Work instruction | Each line shown below should be copied exactly.
##### Supplied information
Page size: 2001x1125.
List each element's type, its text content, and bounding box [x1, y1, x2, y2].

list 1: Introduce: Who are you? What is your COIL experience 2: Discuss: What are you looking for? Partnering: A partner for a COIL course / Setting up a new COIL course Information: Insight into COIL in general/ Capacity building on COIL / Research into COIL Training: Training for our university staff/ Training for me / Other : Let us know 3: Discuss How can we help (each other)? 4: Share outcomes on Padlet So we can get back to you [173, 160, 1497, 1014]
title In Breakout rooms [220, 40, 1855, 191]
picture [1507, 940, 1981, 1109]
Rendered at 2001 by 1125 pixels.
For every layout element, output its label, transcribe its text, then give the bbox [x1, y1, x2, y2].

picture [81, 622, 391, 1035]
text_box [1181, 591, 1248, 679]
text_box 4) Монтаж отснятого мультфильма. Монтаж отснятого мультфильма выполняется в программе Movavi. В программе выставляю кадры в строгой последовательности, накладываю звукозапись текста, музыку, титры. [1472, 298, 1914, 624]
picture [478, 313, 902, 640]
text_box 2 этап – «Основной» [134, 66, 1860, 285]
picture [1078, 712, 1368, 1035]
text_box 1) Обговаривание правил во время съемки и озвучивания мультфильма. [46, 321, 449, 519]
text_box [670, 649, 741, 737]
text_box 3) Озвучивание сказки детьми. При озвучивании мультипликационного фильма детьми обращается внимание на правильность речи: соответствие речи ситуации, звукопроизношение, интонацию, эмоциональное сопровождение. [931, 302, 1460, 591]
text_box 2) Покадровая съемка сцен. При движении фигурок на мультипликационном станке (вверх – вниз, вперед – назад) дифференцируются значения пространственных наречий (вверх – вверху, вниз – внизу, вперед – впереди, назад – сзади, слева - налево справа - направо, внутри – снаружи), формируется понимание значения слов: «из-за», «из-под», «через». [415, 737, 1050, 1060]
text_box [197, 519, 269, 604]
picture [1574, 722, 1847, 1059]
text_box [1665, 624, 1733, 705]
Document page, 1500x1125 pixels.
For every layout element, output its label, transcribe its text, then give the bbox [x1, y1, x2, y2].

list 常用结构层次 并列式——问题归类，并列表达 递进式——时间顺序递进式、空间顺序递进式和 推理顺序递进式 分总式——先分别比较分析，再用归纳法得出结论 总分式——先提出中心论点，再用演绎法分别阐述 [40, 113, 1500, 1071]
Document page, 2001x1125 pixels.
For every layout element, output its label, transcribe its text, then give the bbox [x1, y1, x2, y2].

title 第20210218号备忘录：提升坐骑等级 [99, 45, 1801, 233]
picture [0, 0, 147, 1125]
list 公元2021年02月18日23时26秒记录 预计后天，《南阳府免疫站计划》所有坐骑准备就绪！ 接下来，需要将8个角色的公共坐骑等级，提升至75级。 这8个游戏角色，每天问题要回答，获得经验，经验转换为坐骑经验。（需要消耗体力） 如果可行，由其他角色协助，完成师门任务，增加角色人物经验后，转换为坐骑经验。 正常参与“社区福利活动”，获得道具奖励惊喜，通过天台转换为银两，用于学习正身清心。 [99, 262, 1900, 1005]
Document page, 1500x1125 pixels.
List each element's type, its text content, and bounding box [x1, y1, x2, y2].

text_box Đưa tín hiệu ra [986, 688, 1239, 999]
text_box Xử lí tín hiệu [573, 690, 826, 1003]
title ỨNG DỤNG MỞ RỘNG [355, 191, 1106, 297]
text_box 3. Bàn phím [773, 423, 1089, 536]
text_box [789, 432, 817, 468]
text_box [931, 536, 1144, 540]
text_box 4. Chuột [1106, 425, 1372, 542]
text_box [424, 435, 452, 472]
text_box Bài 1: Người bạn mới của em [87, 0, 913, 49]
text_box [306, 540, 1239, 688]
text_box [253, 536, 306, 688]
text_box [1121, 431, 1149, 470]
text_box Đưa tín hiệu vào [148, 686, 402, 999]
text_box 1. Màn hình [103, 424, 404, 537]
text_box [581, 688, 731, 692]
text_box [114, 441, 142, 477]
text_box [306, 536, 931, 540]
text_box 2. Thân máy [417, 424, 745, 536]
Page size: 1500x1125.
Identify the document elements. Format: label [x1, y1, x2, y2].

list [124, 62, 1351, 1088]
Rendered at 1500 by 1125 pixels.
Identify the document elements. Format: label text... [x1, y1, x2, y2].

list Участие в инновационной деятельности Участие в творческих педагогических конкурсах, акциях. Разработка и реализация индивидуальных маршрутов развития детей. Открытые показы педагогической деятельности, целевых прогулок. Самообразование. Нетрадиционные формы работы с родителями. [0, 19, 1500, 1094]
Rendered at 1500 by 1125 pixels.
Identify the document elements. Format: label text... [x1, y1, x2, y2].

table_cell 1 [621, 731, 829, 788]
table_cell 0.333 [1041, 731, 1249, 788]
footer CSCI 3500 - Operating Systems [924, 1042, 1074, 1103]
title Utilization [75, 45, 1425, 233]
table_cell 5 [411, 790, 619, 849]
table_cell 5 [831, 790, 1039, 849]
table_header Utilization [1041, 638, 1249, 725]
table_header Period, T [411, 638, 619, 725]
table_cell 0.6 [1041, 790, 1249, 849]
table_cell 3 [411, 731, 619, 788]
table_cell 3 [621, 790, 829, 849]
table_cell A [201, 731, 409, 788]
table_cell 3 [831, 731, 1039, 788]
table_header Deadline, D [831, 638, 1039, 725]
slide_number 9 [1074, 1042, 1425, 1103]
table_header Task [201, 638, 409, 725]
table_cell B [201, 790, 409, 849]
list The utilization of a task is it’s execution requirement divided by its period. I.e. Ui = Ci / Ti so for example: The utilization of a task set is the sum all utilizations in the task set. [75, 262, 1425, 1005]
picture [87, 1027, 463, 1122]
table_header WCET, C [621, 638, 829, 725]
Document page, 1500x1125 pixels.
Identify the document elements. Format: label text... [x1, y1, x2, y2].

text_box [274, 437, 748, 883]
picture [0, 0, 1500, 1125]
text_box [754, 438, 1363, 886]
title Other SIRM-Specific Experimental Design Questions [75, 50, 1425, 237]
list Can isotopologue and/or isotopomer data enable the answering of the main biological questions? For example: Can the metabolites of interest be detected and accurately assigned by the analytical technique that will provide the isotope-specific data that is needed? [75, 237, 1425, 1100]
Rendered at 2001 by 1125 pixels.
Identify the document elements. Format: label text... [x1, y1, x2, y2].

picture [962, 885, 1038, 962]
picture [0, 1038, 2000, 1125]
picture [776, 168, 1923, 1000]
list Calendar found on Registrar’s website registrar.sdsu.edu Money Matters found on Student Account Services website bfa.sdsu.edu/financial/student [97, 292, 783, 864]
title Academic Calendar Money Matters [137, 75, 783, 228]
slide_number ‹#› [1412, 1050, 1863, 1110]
##########
Answer for this exercise |
Page size: 2001x1125.
List each element's type, its text content, and bounding box [x1, y1, x2, y2].

list 1: Introduce: Who are you? What is your COIL experience 2: Discuss: What are you looking for? Partnering: A partner for a COIL course / Setting up a new COIL course Information: Insight into COIL in general/ Capacity building on COIL / Research into COIL Training: Training for our university staff/ Training for me / Other : Let us know 3: Discuss How can we help (each other)? 4: Share outcomes on Padlet So we can get back to you [173, 160, 1497, 1014]
title In Breakout rooms [220, 40, 1855, 191]
picture [1507, 940, 1981, 1109]
Rendered at 2001 by 1125 pixels.
For every layout element, output its label, transcribe its text, then give the bbox [x1, y1, x2, y2].

picture [81, 622, 391, 1035]
text_box [1181, 591, 1248, 679]
text_box 4) Монтаж отснятого мультфильма. Монтаж отснятого мультфильма выполняется в программе Movavi. В программе выставляю кадры в строгой последовательности, накладываю звукозапись текста, музыку, титры. [1472, 298, 1914, 624]
picture [478, 313, 902, 640]
text_box 2 этап – «Основной» [134, 66, 1860, 285]
picture [1078, 712, 1368, 1035]
text_box 1) Обговаривание правил во время съемки и озвучивания мультфильма. [46, 321, 449, 519]
text_box [670, 649, 741, 737]
text_box 3) Озвучивание сказки детьми. При озвучивании мультипликационного фильма детьми обращается внимание на правильность речи: соответствие речи ситуации, звукопроизношение, интонацию, эмоциональное сопровождение. [931, 302, 1460, 591]
text_box 2) Покадровая съемка сцен. При движении фигурок на мультипликационном станке (вверх – вниз, вперед – назад) дифференцируются значения пространственных наречий (вверх – вверху, вниз – внизу, вперед – впереди, назад – сзади, слева - налево справа - направо, внутри – снаружи), формируется понимание значения слов: «из-за», «из-под», «через». [415, 737, 1050, 1060]
text_box [197, 519, 269, 604]
picture [1574, 722, 1847, 1059]
text_box [1665, 624, 1733, 705]
Document page, 1500x1125 pixels.
For every layout element, output its label, transcribe its text, then give the bbox [x1, y1, x2, y2].

list 常用结构层次 并列式——问题归类，并列表达 递进式——时间顺序递进式、空间顺序递进式和 推理顺序递进式 分总式——先分别比较分析，再用归纳法得出结论 总分式——先提出中心论点，再用演绎法分别阐述 [40, 113, 1500, 1071]
Document page, 2001x1125 pixels.
For every layout element, output its label, transcribe its text, then give the bbox [x1, y1, x2, y2].

title 第20210218号备忘录：提升坐骑等级 [99, 45, 1801, 233]
picture [0, 0, 147, 1125]
list 公元2021年02月18日23时26秒记录 预计后天，《南阳府免疫站计划》所有坐骑准备就绪！ 接下来，需要将8个角色的公共坐骑等级，提升至75级。 这8个游戏角色，每天问题要回答，获得经验，经验转换为坐骑经验。（需要消耗体力） 如果可行，由其他角色协助，完成师门任务，增加角色人物经验后，转换为坐骑经验。 正常参与“社区福利活动”，获得道具奖励惊喜，通过天台转换为银两，用于学习正身清心。 [99, 262, 1900, 1005]
Document page, 1500x1125 pixels.
List each element's type, its text content, and bounding box [x1, y1, x2, y2].

text_box Đưa tín hiệu ra [986, 688, 1239, 999]
text_box Xử lí tín hiệu [573, 690, 826, 1003]
title ỨNG DỤNG MỞ RỘNG [355, 191, 1106, 297]
text_box 3. Bàn phím [773, 423, 1089, 536]
text_box [789, 432, 817, 468]
text_box [931, 536, 1144, 540]
text_box 4. Chuột [1106, 425, 1372, 542]
text_box [424, 435, 452, 472]
text_box Bài 1: Người bạn mới của em [87, 0, 913, 49]
text_box [306, 540, 1239, 688]
text_box [253, 536, 306, 688]
text_box [1121, 431, 1149, 470]
text_box Đưa tín hiệu vào [148, 686, 402, 999]
text_box 1. Màn hình [103, 424, 404, 537]
text_box [581, 688, 731, 692]
text_box [114, 441, 142, 477]
text_box [306, 536, 931, 540]
text_box 2. Thân máy [417, 424, 745, 536]
Page size: 1500x1125.
Identify the document elements. Format: label [x1, y1, x2, y2].

list [124, 62, 1351, 1088]
Rendered at 1500 by 1125 pixels.
Identify the document elements. Format: label text... [x1, y1, x2, y2].

list Участие в инновационной деятельности Участие в творческих педагогических конкурсах, акциях. Разработка и реализация индивидуальных маршрутов развития детей. Открытые показы педагогической деятельности, целевых прогулок. Самообразование. Нетрадиционные формы работы с родителями. [0, 19, 1500, 1094]
Rendered at 1500 by 1125 pixels.
Identify the document elements. Format: label text... [x1, y1, x2, y2].

table_cell 1 [621, 731, 829, 788]
table_cell 0.333 [1041, 731, 1249, 788]
footer CSCI 3500 - Operating Systems [924, 1042, 1074, 1103]
title Utilization [75, 45, 1425, 233]
table_cell 5 [411, 790, 619, 849]
table_cell 5 [831, 790, 1039, 849]
table_header Utilization [1041, 638, 1249, 725]
table_header Period, T [411, 638, 619, 725]
table_cell 0.6 [1041, 790, 1249, 849]
table_cell 3 [411, 731, 619, 788]
table_cell 3 [621, 790, 829, 849]
table_cell A [201, 731, 409, 788]
table_cell 3 [831, 731, 1039, 788]
table_header Deadline, D [831, 638, 1039, 725]
slide_number 9 [1074, 1042, 1425, 1103]
table_header Task [201, 638, 409, 725]
table_cell B [201, 790, 409, 849]
list The utilization of a task is it’s execution requirement divided by its period. I.e. Ui = Ci / Ti so for example: The utilization of a task set is the sum all utilizations in the task set. [75, 262, 1425, 1005]
picture [87, 1027, 463, 1122]
table_header WCET, C [621, 638, 829, 725]
Document page, 1500x1125 pixels.
Identify the document elements. Format: label text... [x1, y1, x2, y2].

text_box [274, 437, 748, 883]
picture [0, 0, 1500, 1125]
text_box [754, 438, 1363, 886]
title Other SIRM-Specific Experimental Design Questions [75, 50, 1425, 237]
list Can isotopologue and/or isotopomer data enable the answering of the main biological questions? For example: Can the metabolites of interest be detected and accurately assigned by the analytical technique that will provide the isotope-specific data that is needed? [75, 237, 1425, 1100]
Rendered at 2001 by 1125 pixels.
Identify the document elements. Format: label text... [x1, y1, x2, y2].

picture [962, 885, 1038, 962]
picture [0, 1038, 2000, 1125]
picture [776, 168, 1923, 1000]
list Calendar found on Registrar’s website registrar.sdsu.edu Money Matters found on Student Account Services website bfa.sdsu.edu/financial/student [97, 292, 783, 864]
title Academic Calendar Money Matters [137, 75, 783, 228]
slide_number ‹#› [1412, 1050, 1863, 1110]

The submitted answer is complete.